Por paradójico que pueda parecer, la educación, que nace como invitación a la vida espiritual, se ha ido convirtiendo, con el paso de los siglos, en un proceso rígido, remiso a las contingencias y poco hermanado con la estética. Hemos olvidado que estamos en camino ―que somos, lo reconozcamos o no, una especie en vías de constitución, animales peregrinos, a la zaga del sentido― y que nuestro principal objetivo no es tanto asegurarnos el pan cada mañana como despejar del horizonte las incógnitas de nuestra existencia. Hay dolor y dramas y desventuras y, siendo realistas, pocas respuestas frente al absurdo, salvo las que proceden del cuidado o la caricia, los únicos salvavidas con que contamos cuando vienen mal dadas.
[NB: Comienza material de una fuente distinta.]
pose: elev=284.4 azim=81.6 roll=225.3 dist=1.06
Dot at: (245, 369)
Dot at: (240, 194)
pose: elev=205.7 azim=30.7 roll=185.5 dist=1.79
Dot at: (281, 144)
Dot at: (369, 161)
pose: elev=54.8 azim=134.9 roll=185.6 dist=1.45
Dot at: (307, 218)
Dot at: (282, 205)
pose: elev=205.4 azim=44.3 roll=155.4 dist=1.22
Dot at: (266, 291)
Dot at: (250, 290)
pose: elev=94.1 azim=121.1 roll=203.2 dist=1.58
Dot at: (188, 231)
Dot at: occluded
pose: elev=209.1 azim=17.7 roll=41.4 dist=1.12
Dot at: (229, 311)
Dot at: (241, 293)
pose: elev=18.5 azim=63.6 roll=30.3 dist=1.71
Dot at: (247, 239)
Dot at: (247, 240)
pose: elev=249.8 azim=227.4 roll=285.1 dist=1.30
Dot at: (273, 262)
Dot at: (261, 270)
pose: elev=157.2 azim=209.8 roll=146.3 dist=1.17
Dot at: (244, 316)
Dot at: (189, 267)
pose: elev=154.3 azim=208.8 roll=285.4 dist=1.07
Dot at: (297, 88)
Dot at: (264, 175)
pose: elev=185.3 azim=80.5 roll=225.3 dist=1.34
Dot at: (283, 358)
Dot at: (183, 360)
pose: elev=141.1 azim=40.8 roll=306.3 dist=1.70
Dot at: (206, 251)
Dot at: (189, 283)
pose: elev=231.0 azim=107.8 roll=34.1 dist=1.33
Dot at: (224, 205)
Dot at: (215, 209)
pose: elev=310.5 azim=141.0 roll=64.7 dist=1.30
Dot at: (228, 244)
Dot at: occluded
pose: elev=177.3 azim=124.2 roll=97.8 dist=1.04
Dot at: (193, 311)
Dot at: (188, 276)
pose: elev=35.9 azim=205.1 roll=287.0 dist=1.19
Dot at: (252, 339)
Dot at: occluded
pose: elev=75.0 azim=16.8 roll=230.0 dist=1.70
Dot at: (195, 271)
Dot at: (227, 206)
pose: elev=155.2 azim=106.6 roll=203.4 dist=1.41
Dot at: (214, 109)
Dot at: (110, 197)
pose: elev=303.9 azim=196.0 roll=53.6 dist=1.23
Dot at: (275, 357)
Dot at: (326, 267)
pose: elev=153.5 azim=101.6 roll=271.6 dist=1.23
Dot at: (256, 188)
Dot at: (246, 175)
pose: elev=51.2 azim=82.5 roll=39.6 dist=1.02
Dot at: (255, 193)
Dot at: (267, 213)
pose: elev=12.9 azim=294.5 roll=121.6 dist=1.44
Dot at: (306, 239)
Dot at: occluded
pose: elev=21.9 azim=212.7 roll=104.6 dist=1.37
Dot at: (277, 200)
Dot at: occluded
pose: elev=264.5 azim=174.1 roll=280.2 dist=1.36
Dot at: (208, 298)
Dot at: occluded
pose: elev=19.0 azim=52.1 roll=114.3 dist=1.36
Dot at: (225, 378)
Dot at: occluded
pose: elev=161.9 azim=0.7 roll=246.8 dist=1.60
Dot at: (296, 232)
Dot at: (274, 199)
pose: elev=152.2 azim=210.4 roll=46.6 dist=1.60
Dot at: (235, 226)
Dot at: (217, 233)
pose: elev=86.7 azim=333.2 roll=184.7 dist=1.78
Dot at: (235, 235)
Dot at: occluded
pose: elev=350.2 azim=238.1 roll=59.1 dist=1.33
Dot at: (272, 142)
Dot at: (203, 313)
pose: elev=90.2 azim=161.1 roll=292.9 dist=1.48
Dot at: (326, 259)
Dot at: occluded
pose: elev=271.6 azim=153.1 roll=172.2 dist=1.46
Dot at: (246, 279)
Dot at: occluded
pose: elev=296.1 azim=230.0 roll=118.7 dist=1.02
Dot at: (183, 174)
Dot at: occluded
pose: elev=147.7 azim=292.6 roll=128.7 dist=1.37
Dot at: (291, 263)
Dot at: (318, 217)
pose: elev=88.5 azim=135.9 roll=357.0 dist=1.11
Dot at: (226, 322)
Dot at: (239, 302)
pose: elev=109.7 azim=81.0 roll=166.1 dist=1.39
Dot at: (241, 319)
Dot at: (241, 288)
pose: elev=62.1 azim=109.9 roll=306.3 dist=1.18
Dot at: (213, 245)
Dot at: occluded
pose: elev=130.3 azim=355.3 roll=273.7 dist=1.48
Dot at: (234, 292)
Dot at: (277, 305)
La escuela en la que cree Esquirol posibilita el encuentro entre maestro y discípulo y el desarrollo de este último tiene lugar en un ambiente cordial, lejos de la imposición. Eso no significa que no esté presente la autoridad. Ahora bien, ¿cuál es la función del maestro? Cuando escribe acerca de quien ocupa la tarima, Esquirol no se refiere tanto al que transmite un conjunto de conocimientos, como a quien muestra las costuras del mundo, revelando las mejores formas de vivir y capear con lo que acontece. Sin anclaje existencial, la escuela pierde su propósito y no evita la desorientación de los jóvenes, ni aun la de los mayores.
Estamos ante un ensayo que reconcilia al lector con la realidad, tanto con el mundo de cosas que nos salen al paso, como con los otros, en cuyos ojos hallamos el brillo de lo sagrado. El filósofo catalán no intenta mostrarse erudito, y es cierto que, cuando se escribe un libro de este estilo, el riesgo está en abusar de las citas. En este caso, todas las referencias ―desde Lévinas hasta Celan― no suenan huecas, sino asimiladas y repensadas, reelaboradas, en beneficio de la visión filosófica que propone.
En otro artículo publicado en estas páginas hablamos de la vida intelectual o espiritual, indicando que no es privilegio de los trabajadores del conocimiento. El ser humano precisa de libros, de cuadros; necesita contemplar la naturaleza y ver la majestuosidad de una montaña para escalarla, pero sobre todo para ser consciente de la belleza de lo creado y de los sublimes límites que se nos imponen. Hay alimentos que fortalecen nuestros músculos; del mismo modo, una buena conversación, el recuerdo de un libro o el arte nutren nuestra alma, abriéndonos a esa dimensión en la que o bien las cosas cobran su sentido o se empieza a despejar la niebla en torno al mismo. Renunciar a estos raptos ―olvidar la escuela, diría Esquirol― nos diezma y nos condena a vivir de un modo miope, vicario, incapacitándonos para exprimir el jugo gozoso de la vida.
Erraría quien pensara que Esquirol se adhiere a una concepción utópica o demasiado imaginativa de la escuela. Todo lo contrario: su propuesta revela el cuidado pedagógico que se cultiva entre amigos, en una reunión familiar o en el silencio de una iglesia. No hay, por otro lado, ningún empeño por disimular la realidad de los infortunios, el mal o la muerte. Se trata de experiencias que nos desafían, pero, inexorables como son, contribuyen a adensar el alma y a que vaya madurando nuestra forma de afrontar la existencia. ¿Acaso la vida tiene otro fin o propósito?
José María Carabante es profesor de Filosofía del Derecho en la Universidad Complutense de Madrid.